### Page excerpt
========

PyTorch Code Implementation for AlgaeDICE as described in the paper:
-
`AlgaeDICE: Policy Gradient from Arbitrary Experience' by Ofir Nachum, Bo Dai, Ilya Kostrikov, Yinlam Chow, Lihong Li, and Dale Schuurmans.
-
Paper available on arXiv here.
-
Original code implementation in Tensorflow is here
You can site the code base:
@misc{pytorchrl,
author = {Arnob, SY},
title = {PyTorch Implementations of DICE Algorithms},
year = {2020},
publisher = {GitHub},
journal = {GitHub repository},
howpublished = {\url{https://github.com/SaminYeasar/PyTorch-implementation-DICE-algorithms}},
}
Run AlgaeDICE on HalfCheetah:
python -m algae_dice.train_eval --logtostderr --save_dir=$HOME/algae/ \
--env_name=HalfCheetah-v2 --seed=42
- Doubel-Q learning and Mixed critic update is important for training algeaDICE
- Unlike original implementation, there's no separate buffer to store initial states, here we can consider each state as initial state to the agent. Similar assumption is made in [here] (https://arxiv.org/abs/1912.05032)

========

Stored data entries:
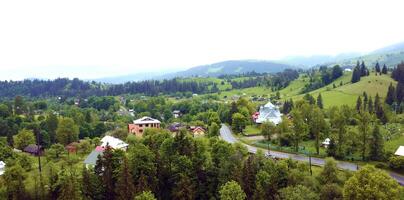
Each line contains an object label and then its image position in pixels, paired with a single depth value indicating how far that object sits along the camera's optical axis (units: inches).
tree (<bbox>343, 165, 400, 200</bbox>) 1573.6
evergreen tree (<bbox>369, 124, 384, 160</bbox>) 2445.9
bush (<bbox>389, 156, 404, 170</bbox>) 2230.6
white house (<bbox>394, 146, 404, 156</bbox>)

========

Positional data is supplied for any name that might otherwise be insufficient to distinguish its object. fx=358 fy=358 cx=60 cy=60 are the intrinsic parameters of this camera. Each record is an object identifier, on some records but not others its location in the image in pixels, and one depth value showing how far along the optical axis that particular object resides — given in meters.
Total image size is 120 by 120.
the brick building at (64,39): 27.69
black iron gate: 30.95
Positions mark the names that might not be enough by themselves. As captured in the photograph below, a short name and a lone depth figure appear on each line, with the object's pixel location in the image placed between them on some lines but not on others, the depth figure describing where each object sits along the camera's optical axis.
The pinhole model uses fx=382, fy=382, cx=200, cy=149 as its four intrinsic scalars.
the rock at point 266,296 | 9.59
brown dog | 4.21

========

### Problem to work on
Rewrite everything in the AlgaeDICE code page from "PyTorch Code Implementation" down to "on arXiv here.", updating each "PyTorch" to "Torch". You can set the items aside, since they play no part here.

### Task response
Torch Code Implementation for AlgaeDICE as described in the paper:
-
`AlgaeDICE: Policy Gradient from Arbitrary Experience' by Ofir Nachum, Bo Dai, Ilya Kostrikov, Yinlam Chow, Lihong Li, and Dale Schuurmans.
-
Paper available on arXiv here.